Update (12/09/21): I wrote an update to this post here, which describes a much less hacky way of doing this.

I recently wrote about shortcodes, describing a way to avoid duplicating text all over the place.

Delving into shortcodes got me thinking about static rendering. In an ideal world, this site would be completely static, it wouldn’t call out to third-party sites to fetch data.

I’ve done a reasonable job of removing analytics, external fonts, and embeds. However, there are still cases where I do want to embed something from a third-party. It would be nice to bake these embeds into static output, so we’re only loading from external sources at build time.
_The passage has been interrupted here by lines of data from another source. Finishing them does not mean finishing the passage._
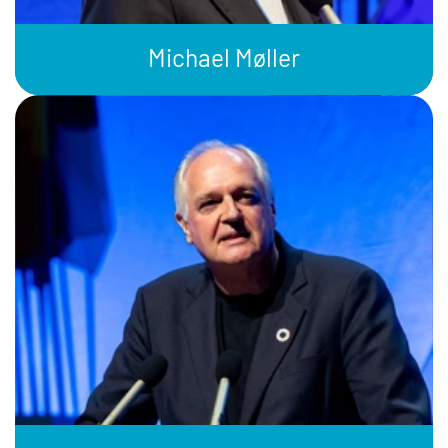
Michael Møller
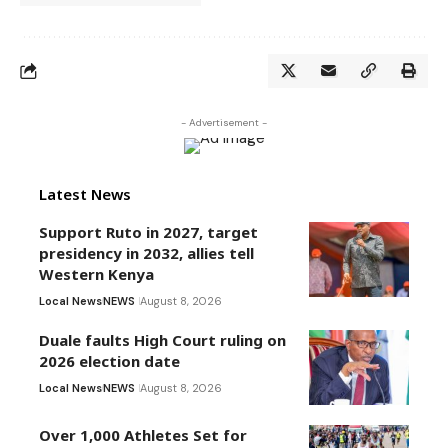
- Advertisement -
Latest News
Support Ruto in 2027, target
presidency in 2032, allies tell
Western Kenya
Local News
NEWS
August 8, 2026
Duale faults High Court ruling on
2026 election date
Local News
NEWS
August 8, 2026
Over 1,000 Athletes Set for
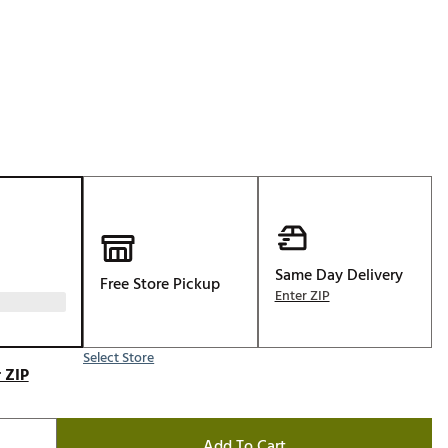
p
Golf
e-O
R
ly
af Social Club
 Madre
e
Same Day Delivery
Free Store Pickup
Enter ZIP
p
Select Store
 Us About Your
 ZIP
e
Add To Cart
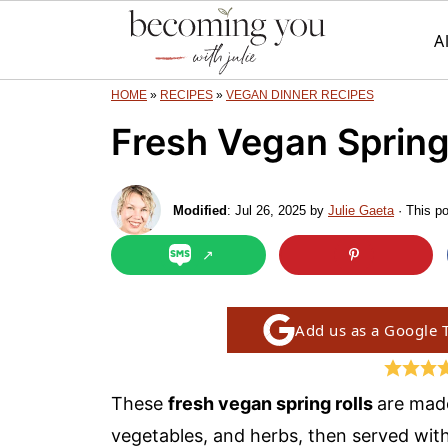
A
HOME
»
RECIPES
»
VEGAN DINNER RECIPES
Fresh Vegan Spring
Modified
:
Jul 26, 2025
by
Julie Gaeta
· This po
Add us as a Google 
These
fresh vegan spring rolls
are made
vegetables, and herbs, then served wit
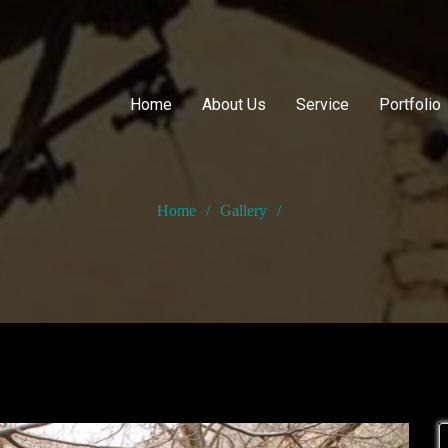
Home
About Us
Service
Portfolio
Home
/
Gallery
/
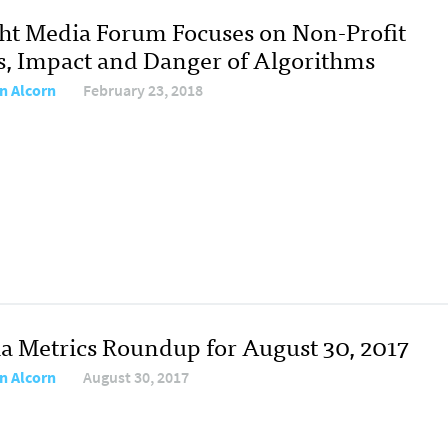
ht Media Forum Focuses on Non-Profit
, Impact and Danger of Algorithms
n Alcorn
February 23, 2018
a Metrics Roundup for August 30, 2017
n Alcorn
August 30, 2017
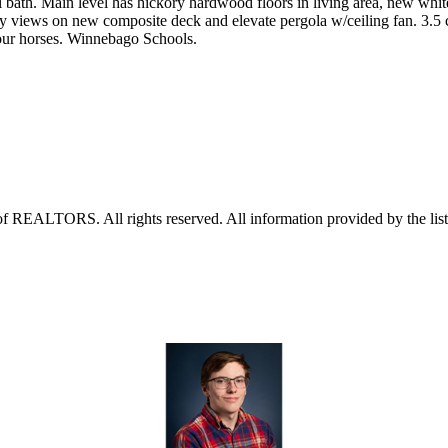
bath. Main level has hickory hardwood floors in living area, new whit
try views on new composite deck and elevate pergola w/ceiling fan. 3.5 c
our horses. Winnebago Schools.
f REALTORS. All rights reserved. All information provided by the listi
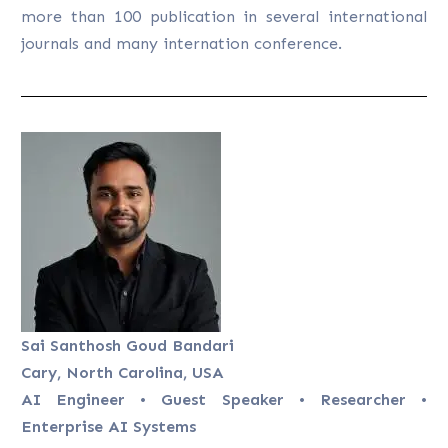
more than 100 publication in several international
journals and many internation conference.
Sai Santhosh Goud Bandari
Cary, North Carolina, USA
AI Engineer • Guest Speaker • Researcher •
Enterprise AI Systems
If someone visits this blog, they’ll still see the embedded content, but it won’t be fetched from a third-party.

Scanning through my post archive, I’ve mostly been embedding tweets. Static rendering and tweets reminded me of a neat Next.js demo. This demo renders tweets on first load and subsequently stores them statically at the edge.

Inspired by this, I’ve attempted to replicate that functionality on this very blog.

The tweet below might look like it’s embeded via Twitter, but it’s actually not. I’ve written a very hacky shortcode that fetches tweets as JSON via a local web server. Unfortunately, Hugo (the static site generator) doesn’t support adding authorisation headers to requests, to facilitate calling the Twitter API directly, although there is discussion about making it a feature. For now, I have to proxy requests, add the authorisation header, and then forward the request to Twitter.

Here is what the shortcode looks like:

{{< statictweet "1310553323527745537" >}}

This shortcode is still experimental, and doesn’t do nice things like rendering links in tweets, so let me know if you see anything funky.